READING PASSAGE:
[Start of section]
# RIVER ROCK CASINO RESORT, RICHMOND, BC



## bspencer1 (May 11, 2009)

GALA SYSTEMS


----------



## gafftaper (May 12, 2009)

Welcome to the Booth Bspencer! I moved your post to the Facilities forum where it better fits. I'm not sure what your intention was of posting this link, some may call it spam... in which case there are strict rules against sales on CB (read the TOS or contact me if you have any questions). However, it's just about the coolest video I've ever seen and even if it is spam it deserves a viewing here in the facilities forum. 

WOW!


----------



## willbb123 (May 12, 2009)

I refuse to believe that the video is real. :shock:


----------



## lieperjp (May 12, 2009)

Apparently it is real?

River Rock Casino Resort - Facility Rentals

If it is... wow.


----------



## cprted (May 12, 2009)

I've never actually been in that venue, but River Rock is a very well financed operation. It is absolutely believable that they have a system like that.


----------



## soundlight (May 12, 2009)

WOW. That's...erm...insanely awesome. Kinda like the CalArts Blackbox that has the 4x4 foot sections that can be raised to any height on pistons, but taken to a whole other level entirely.


----------



## derekleffew (May 12, 2009)

I cannot imagine this to be a cost-effective solution. 

"A multi-purpose space is a no-purpose space."


----------



## epimetheus (May 12, 2009)

That is freakin' awesome!


----------



## avkid (May 12, 2009)

I think I might have drooled a little.


----------



## willbb123 (May 12, 2009)

There are more videos on the bottom of this page
Spiralift, Multipurpose Halls Systems, Gala Venue


----------



## TheatreImage (May 13, 2009)

Is that Real-Time?? WOW


----------



## ruinexplorer (May 13, 2009)

Is automation like that really cheaper than labor? That seems kind of insane.


----------



## gafftaper (May 14, 2009)

ruinexplorer said:


> Is automation like that really cheaper than labor? That seems kind of insane.



An excellent point. A system like that must be many tens of millions of dollars. While it is faster than a crew, it would take decades of use before it becomes cheaper than a crew. 

It's still ridiculously awesome!


----------



## Sony (May 26, 2009)

While it probably isn't cheaper than a crew in the long run...you have to think that in a Casino setting like the River Rock Casino....they are trying to book as many events in as short a time span as possible. With this system they can change events in probably about an hour, instead of half a day paying a crew however much an hour to unbolt seating and change platform levels. In a casino environment...time is money and they make more money using the floor then they do paying crew to change the floor.


----------
[End of section]
Records from a data source:
[Start of section]
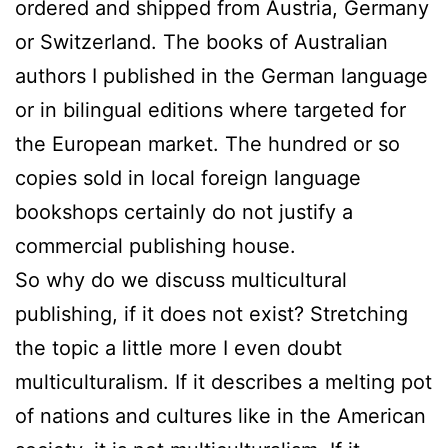
ordered and shipped from Austria, Germany
or Switzerland. The books of Australian
authors I published in the German language
or in bilingual editions where targeted for
the European market. The hundred or so
copies sold in local foreign language
bookshops certainly do not justify a
commercial publishing house.
So why do we discuss multicultural
publishing, if it does not exist? Stretching
the topic a little more I even doubt
multiculturalism. If it describes a melting pot
of nations and cultures like in the American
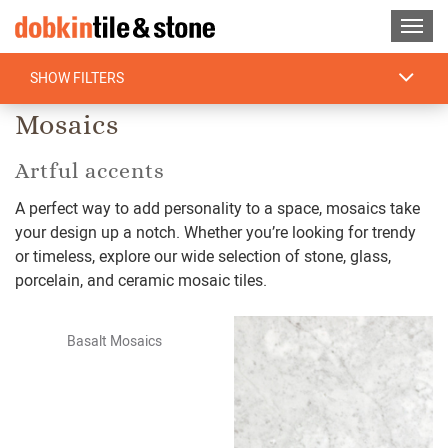
SHOW FILTERS
Home
/
Find Tile
/
Mosaics
Mosaics
Artful accents
A perfect way to add personality to a space, mosaics take
your design up a notch. Whether you’re looking for trendy
or timeless, explore our wide selection of stone, glass,
porcelain, and ceramic mosaic tiles.
Basalt Mosaics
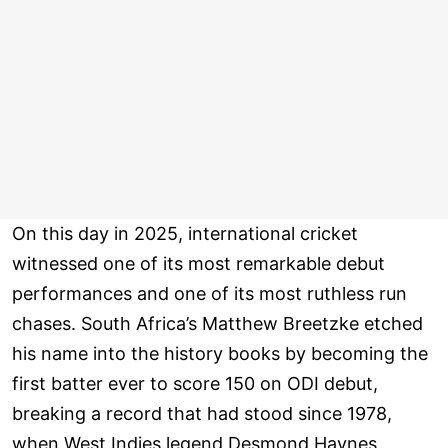
On this day in 2025, international cricket
witnessed one of its most remarkable debut
performances and one of its most ruthless run
chases. South Africa’s Matthew Breetzke etched
his name into the history books by becoming the
first batter ever to score 150 on ODI debut,
breaking a record that had stood since 1978,
when West Indies legend Desmond Haynes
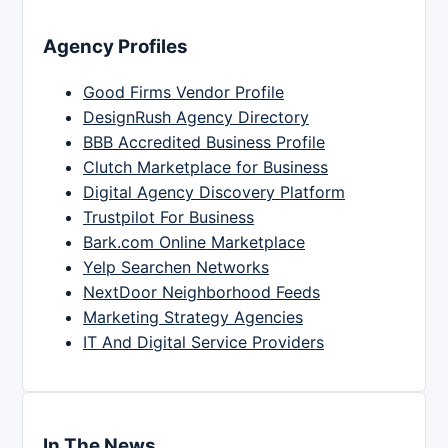
Agency Profiles
Good Firms Vendor Profile
DesignRush Agency Directory
BBB Accredited Business Profile
Clutch Marketplace for Business
Digital Agency Discovery Platform
Trustpilot For Business
Bark.com Online Marketplace
Yelp Searchen Networks
NextDoor Neighborhood Feeds
Marketing Strategy Agencies
IT And Digital Service Providers
In The News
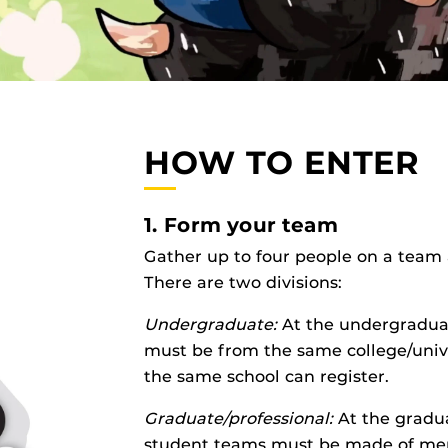
HOW TO ENTER
1. Form your team
Gather up to four people on a team 
There are two divisions:
Undergraduate:
At the undergraduat
must be from the same college/univ
the same school can register.
Graduate/professional:
At the gradua
student teams must be made of me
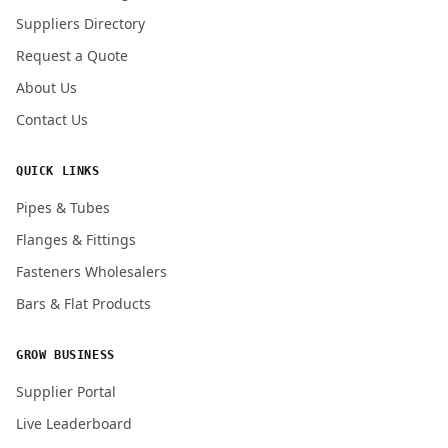
Submit Quote Request
Suppliers Directory
Request a Quote
About Us
Contact Us
QUICK LINKS
Pipes & Tubes
Flanges & Fittings
Fasteners Wholesalers
Bars & Flat Products
GROW BUSINESS
Supplier Portal
Live Leaderboard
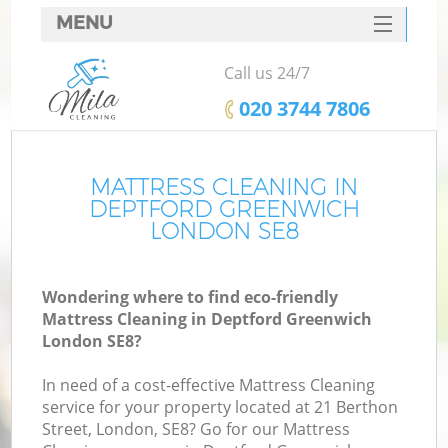
MENU
SERVICES
Call us 24/7
HOME
‎020 3744 7806
DEALS
FAQ
MATTRESS CLEANING IN
DEPTFORD GREENWICH
CONTACTS
LONDON SE8
Wondering where to find eco-friendly
Mattress Cleaning in Deptford Greenwich
London SE8?
In need of a cost-effective Mattress Cleaning
service for your property located at 21 Berthon
Street, London, SE8? Go for our Mattress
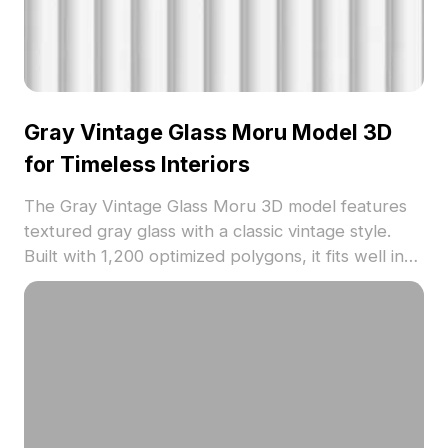
Gray Vintage Glass Moru Model 3D
for Timeless Interiors
The Gray Vintage Glass Moru 3D model features
textured gray glass with a classic vintage style.
Built with 1,200 optimized polygons, it fits well in
timeless interior designs, architectural visualization,
and VR environments.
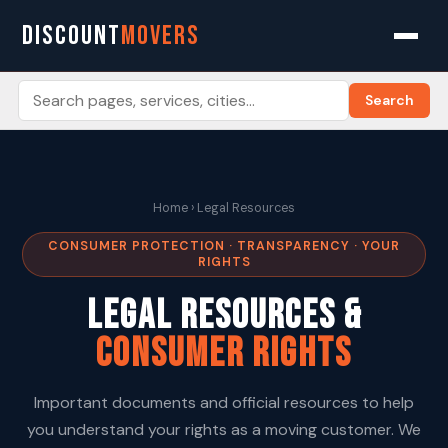
DISCOUNT
MOVERS
Search
Home
› Legal Resources
CONSUMER PROTECTION · TRANSPARENCY · YOUR
RIGHTS
Legal Resources &
Consumer Rights
Important documents and official resources to help
you understand your rights as a moving customer. We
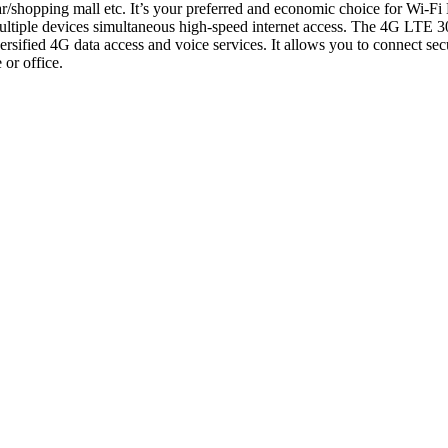
hopping mall etc. It’s your preferred and economic choice for Wi-F
ultiple devices simultaneous high-speed internet access. The 4G LTE 
versified 4G data access and voice services. It allows you to connect s
or office.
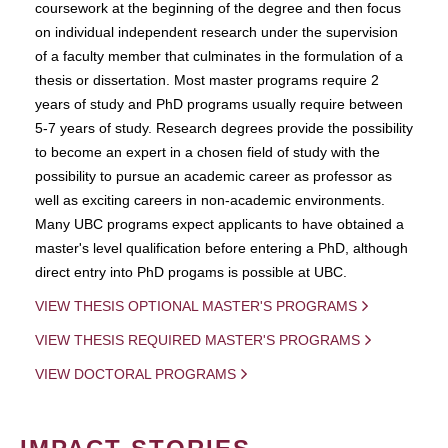
coursework at the beginning of the degree and then focus
on individual independent research under the supervision
of a faculty member that culminates in the formulation of a
thesis or dissertation. Most master programs require 2
years of study and PhD programs usually require between
5-7 years of study. Research degrees provide the possibility
to become an expert in a chosen field of study with the
possibility to pursue an academic career as professor as
well as exciting careers in non-academic environments.
Many UBC programs expect applicants to have obtained a
master's level qualification before entering a PhD, although
direct entry into PhD progams is possible at UBC.
VIEW THESIS OPTIONAL MASTER'S PROGRAMS
VIEW THESIS REQUIRED MASTER'S PROGRAMS
VIEW DOCTORAL PROGRAMS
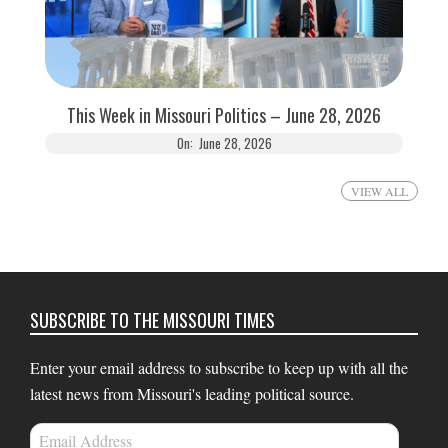
This Week in Missouri Politics – June 28, 2026
On:
June 28, 2026
VIEW ALL
SUBSCRIBE TO THE MISSOURI TIMES
Enter your email address to subscribe to keep up with all the
latest news from Missouri's leading political source.
Email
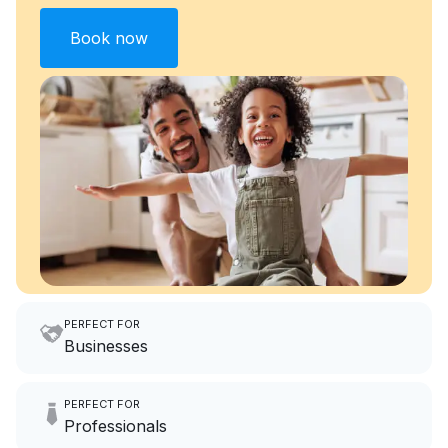
Book now
PERFECT FOR
Businesses
Imagine having an extra 6
PERFECT FOR
hours a month to focus on
Professionals
growing your local business.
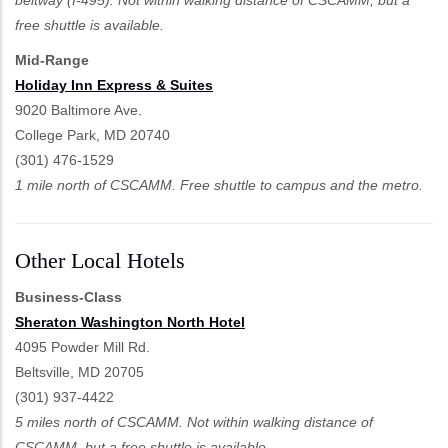
free shuttle is available.
Mid-Range
Holiday Inn Express & Suites
9020 Baltimore Ave.
College Park, MD 20740
(301) 476-1529
1 mile north of CSCAMM. Free shuttle to campus and the metro.
Other Local Hotels
Business-Class
Sheraton Washington North Hotel
4095 Powder Mill Rd.
Beltsville, MD 20705
(301) 937-4422
5 miles north of CSCAMM. Not within walking distance of
CSCAMM, but a free shuttle is available.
[End of section]
In the forum thread about the River Rock Casino Resort, which forum did gafftaper move the original post to?

COMPLETED EXERCISE: The Facilities forum.